Dataset items:
######

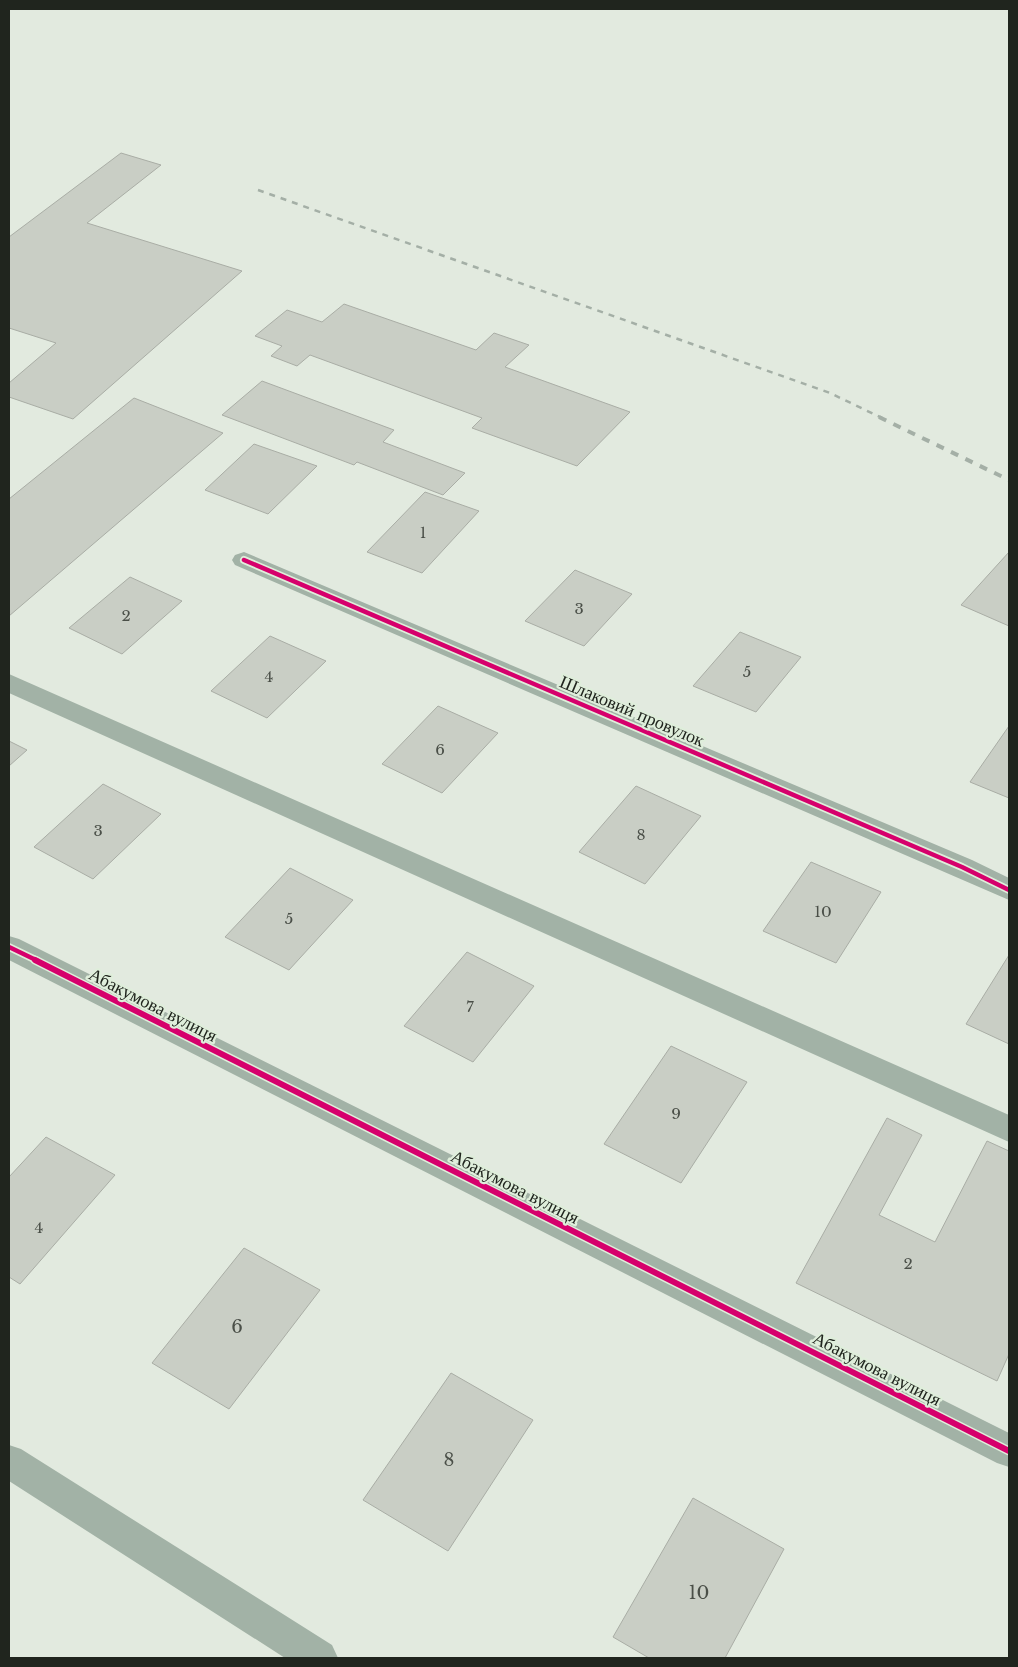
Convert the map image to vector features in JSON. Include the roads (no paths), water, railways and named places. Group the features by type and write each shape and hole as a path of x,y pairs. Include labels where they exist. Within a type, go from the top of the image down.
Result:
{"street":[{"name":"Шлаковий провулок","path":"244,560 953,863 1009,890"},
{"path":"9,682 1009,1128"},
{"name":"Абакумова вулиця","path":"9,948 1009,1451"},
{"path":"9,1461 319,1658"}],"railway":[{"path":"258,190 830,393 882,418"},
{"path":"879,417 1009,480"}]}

######

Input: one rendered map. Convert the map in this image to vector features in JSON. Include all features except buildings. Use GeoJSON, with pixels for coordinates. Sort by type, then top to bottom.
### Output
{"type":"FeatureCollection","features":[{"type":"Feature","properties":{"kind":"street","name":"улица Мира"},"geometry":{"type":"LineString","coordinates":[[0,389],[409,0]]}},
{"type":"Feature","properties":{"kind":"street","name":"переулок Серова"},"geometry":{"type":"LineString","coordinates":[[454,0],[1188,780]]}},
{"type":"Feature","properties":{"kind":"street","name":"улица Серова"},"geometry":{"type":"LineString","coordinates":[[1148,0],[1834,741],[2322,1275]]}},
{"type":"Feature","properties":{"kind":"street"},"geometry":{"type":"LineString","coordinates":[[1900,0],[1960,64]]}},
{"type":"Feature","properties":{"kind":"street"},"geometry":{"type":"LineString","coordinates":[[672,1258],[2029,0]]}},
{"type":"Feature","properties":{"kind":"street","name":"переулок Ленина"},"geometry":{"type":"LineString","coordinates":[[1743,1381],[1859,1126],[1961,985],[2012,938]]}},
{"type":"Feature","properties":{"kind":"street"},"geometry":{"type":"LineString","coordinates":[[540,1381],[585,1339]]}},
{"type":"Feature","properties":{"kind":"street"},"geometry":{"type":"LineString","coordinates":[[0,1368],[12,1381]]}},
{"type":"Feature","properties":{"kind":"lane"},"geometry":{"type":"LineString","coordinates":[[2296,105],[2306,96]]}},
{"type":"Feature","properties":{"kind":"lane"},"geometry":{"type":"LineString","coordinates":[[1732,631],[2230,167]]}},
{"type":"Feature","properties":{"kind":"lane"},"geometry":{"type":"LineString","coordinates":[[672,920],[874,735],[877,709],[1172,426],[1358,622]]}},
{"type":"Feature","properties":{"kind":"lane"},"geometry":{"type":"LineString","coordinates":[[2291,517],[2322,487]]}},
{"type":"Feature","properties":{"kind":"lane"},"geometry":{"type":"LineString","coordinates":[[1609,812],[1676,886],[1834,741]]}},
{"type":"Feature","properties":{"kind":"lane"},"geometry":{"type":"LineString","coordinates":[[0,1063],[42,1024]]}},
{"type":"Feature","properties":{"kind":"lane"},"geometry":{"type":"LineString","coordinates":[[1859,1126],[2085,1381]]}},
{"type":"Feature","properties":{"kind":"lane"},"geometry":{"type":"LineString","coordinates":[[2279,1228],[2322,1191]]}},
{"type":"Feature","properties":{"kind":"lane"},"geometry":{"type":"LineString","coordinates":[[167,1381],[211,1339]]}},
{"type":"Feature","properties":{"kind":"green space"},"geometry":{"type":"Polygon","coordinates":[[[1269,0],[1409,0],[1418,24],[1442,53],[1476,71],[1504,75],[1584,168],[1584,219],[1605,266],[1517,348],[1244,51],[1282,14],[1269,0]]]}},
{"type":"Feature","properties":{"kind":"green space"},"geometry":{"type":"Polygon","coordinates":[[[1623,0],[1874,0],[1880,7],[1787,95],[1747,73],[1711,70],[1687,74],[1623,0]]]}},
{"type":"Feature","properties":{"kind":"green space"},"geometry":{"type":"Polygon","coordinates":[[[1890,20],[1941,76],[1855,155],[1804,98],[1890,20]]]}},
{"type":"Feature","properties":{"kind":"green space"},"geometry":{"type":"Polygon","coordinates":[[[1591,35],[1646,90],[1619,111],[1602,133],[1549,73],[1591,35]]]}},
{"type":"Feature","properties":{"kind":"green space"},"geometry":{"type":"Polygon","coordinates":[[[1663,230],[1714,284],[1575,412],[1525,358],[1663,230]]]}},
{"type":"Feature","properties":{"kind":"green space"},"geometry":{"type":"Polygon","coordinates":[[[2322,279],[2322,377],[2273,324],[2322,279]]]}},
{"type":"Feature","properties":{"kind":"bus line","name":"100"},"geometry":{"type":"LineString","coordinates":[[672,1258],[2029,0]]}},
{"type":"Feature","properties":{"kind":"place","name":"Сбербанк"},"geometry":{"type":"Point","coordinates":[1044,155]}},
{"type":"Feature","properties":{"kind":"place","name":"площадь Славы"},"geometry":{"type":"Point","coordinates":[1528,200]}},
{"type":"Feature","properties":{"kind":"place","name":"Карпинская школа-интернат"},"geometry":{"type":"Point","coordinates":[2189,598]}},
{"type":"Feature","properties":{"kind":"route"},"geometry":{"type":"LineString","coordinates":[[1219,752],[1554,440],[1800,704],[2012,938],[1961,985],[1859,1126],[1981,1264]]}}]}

######

TASK STATEMENT: Each line of the data above that contains "vector" counts once; report the total alone.

WRITTEN REPLY: 2